Amelia salió como cada mañana, con su traje, su tartera y su sonrisa. No lucía el sol pero ella se ponía el mundo por montera, al abandonar su casa, su familia y su barrio, siempre una palabra amable, un hasta luego o un pasa buen día salía de su cuerpo, tanto en voz como en mirada, pero siempre hacia los demás.
Caminaba y caminaba, casi de manera autómata, sin perder el rictus de esa supuesta felicidad y a la vez conformismo, que no se deja ver, o al menos eso intentaba. Su llegada a la oficina era temprano, 8 de la mañana y llegaría a su casa pasadas 10 horas, porque durante toda su vida laboral en esa empresa, 25 años, había sido así.

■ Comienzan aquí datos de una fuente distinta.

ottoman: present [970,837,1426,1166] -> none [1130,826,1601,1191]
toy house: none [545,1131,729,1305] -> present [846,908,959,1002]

Su llegada a casa seguía siendo así, pasadas las 6 de la tarde, pero desde hace unos días, meses o puede que un año, ya no lo recordaba, Amelia tenía una cita con un banco verde, donde pasaba más de cuatro horas sentada. Lugar donde sacaba su verdad y podía mirar en su interior y exterior, viendo lo que sucedía en su vida sin tener que fingir, cuatro horas en las que era ella misma, sin caretas.
Ese banco verde, era su refugio, su confesor y lo seguiría siendo durante mucho tiempo.